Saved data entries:
►

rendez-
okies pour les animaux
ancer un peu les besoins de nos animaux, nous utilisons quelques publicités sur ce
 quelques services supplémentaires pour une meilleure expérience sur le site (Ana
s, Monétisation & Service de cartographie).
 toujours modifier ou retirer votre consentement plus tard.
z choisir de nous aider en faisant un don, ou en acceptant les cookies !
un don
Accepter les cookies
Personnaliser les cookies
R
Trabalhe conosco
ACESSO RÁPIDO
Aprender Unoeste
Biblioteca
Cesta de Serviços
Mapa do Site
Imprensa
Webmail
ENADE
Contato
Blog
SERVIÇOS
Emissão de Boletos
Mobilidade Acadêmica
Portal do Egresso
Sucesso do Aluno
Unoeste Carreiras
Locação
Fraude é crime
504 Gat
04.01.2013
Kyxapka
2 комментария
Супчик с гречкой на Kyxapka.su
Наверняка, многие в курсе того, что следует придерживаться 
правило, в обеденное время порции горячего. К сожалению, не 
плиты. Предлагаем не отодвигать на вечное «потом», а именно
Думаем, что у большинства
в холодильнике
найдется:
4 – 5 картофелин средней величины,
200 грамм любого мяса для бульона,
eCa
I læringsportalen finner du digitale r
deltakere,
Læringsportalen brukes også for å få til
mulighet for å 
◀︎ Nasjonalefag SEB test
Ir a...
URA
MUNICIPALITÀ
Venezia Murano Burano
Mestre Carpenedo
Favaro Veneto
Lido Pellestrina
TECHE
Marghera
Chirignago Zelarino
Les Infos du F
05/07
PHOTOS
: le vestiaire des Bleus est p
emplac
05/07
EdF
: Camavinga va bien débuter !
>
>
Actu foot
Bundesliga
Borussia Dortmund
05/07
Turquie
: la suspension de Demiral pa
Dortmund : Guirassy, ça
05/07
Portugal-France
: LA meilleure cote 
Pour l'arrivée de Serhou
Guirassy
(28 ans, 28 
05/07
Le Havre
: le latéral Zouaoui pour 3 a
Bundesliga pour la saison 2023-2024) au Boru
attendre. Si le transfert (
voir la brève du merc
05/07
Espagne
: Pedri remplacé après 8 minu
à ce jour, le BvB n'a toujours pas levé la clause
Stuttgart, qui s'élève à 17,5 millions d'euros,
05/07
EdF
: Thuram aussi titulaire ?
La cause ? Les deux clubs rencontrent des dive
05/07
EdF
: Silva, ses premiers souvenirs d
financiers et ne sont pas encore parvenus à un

◄

_What the task asks_: Please copy out the lines above word for word, from the first line through the line containing "правило, в обеденное", with both of those lines included.

_Solution for this problem_:
rendez-
okies pour les animaux
ancer un peu les besoins de nos animaux, nous utilisons quelques publicités sur ce
 quelques services supplémentaires pour une meilleure expérience sur le site (Ana
s, Monétisation & Service de cartographie).
 toujours modifier ou retirer votre consentement plus tard.
z choisir de nous aider en faisant un don, ou en acceptant les cookies !
un don
Accepter les cookies
Personnaliser les cookies
R
Trabalhe conosco
ACESSO RÁPIDO
Aprender Unoeste
Biblioteca
Cesta de Serviços
Mapa do Site
Imprensa
Webmail
ENADE
Contato
Blog
SERVIÇOS
Emissão de Boletos
Mobilidade Acadêmica
Portal do Egresso
Sucesso do Aluno
Unoeste Carreiras
Locação
Fraude é crime
504 Gat
04.01.2013
Kyxapka
2 комментария
Супчик с гречкой на Kyxapka.su
Наверняка, многие в курсе того, что следует придерживаться 
правило, в обеденное время порции горячего. К сожалению, не 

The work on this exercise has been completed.